Segnali di attività nel passato

Come evidenziato nel report, “il settore di parete dove si è sviluppata la frana aveva già dato segnali di attività nel passato come testimoniano i numerosi blocchi di grandi dimensioni presenti alla sua base. Facendo riferimento alle tre coperture di ortofoto disponibili per l’ultimo decennio (2010, 2015, 2018), focalizzando l’attenzione sui massi ciclopici visualizzabili sul cono detritico, risulta evidente un marcato incremento dello stato di attività nel corso della prima metà del secondo decennio del XXI secolo; in particolare sulle ortofoto del 2010 si riconoscono due grossi blocchi, peraltro già presenti alcuni decenni prima, come testimoniano le riprese dei voli aerei precedenti. Invece osservando le ortofoto del 2015 si può constatare un netto aumento dei massi nella fascia altimetrica compresa tra 2.500 e 2.550 m (cfr. Immagini 10 e 11 dell’Atlante Fotografico), probabilmente conseguenti ad un crollo di proporzioni molto importanti eppure, nonostante ciò, non conosciuto. Questa situazione rimane pressoché invariata negli anni successivi fino all’ulteriore pulsazione che si è verificata il 26 dicembre del 2019″.

Qual è la situazione attuale e quali gli scenari futuri? “Nel corso del 2020, come si è potuto accertare direttamente durante i sopralluoghi condotti per studiare il fenomeno, il settore di parete destabilizzato dal crollo ha manifestato una residua attività che si è protratta fino agli inizi dell’estate con distacchi di porzioni lapidee per lo più di dimensioni modeste; successivamente questa zona della parete Nord Est del Monviso sembra essere entrata in una fase di maggior quiescenza. Situazione tuttavia che non può che essere considerata temporanea data la notevole fratturazione dell’ammasso roccioso. Da segnalare che nel corso dell’estate ha subito un incremento di attività per frane di crollo una porzione della stessa parete ma ubicata più a sud quindi più prossima al Colle di Viso”. La parete è dunque in una fase di quiete temporanea, il che non esclude nuovi crolli futuri.

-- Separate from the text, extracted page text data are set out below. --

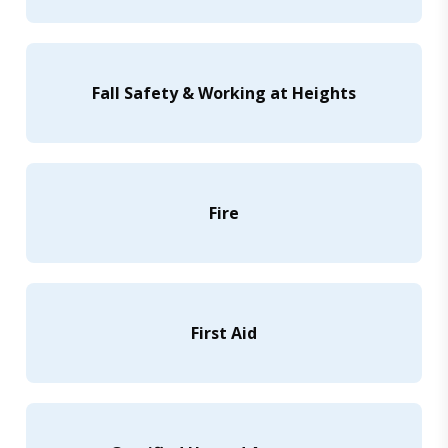
Fall Safety & Working at Heights
Fire
First Aid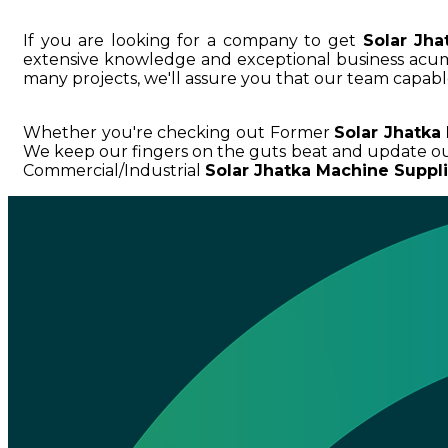
If you are looking for a company to get
Solar Jha
extensive knowledge and exceptional business ac
many projects, we'll assure you that our team capable
Whether you're checking out Former
Solar Jhatka
We keep our fingers on the guts beat and update ou
Commercial/Industrial
Solar Jhatka Machine Suppli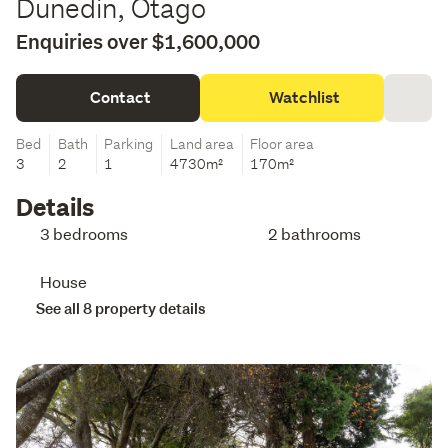
Dunedin, Otago
Enquiries over $1,600,000
Contact
Watchlist
Bed
Bath
Parking
Land area
Floor area
3
2
1
4730m²
170m²
Details
3 bedrooms
2 bathrooms
House
See all 8 property details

C’è da temere per il sentiero del Quintino Sella?

Circa a 100 metri di quota più in basso rispetto al punto più distale dell’accumulo derivante dalla frana del 2019 si sviluppa il sentiero che da Pian del Re porta al Colle di Viso e quindi al Rifugio Quintino Sella (sentiero CNAV13). Gli esperti tranquillizzano a tal proposito, affermando che “le valutazioni morfologiche effettuate portano a ritenere improbabile il coinvolgimento del sentiero da parte di eventi di crollo della stessa magnitudo di quello del dicembre 2019; tuttavia non si può escludere completamente la possibilità che un blocco di dimensioni straordinarie, indicativamente superiori ai 1.000-1.500 m3, possa superare la zona a debole pendenza su cui normalmente si arrestano i materiali crollati e quindi riesca ad impegnare il ripido versante sottostante fino ad investire il sentiero”.

Proprio sulla base di tali considerazioni già nell’estate 2020 ricorderete che il Comune di Crissolo avesse emesso un’ordinanza di chiusura del tratto di sentiero soggetto a rischio potenziale, dirottando gli escursionisti sul limitrofo e sicuro sentiero CNAV13B che dal lato est del Lago Chiaretto si congiunge con il sentiero CNAV13 a monte della zona esposta alla frana.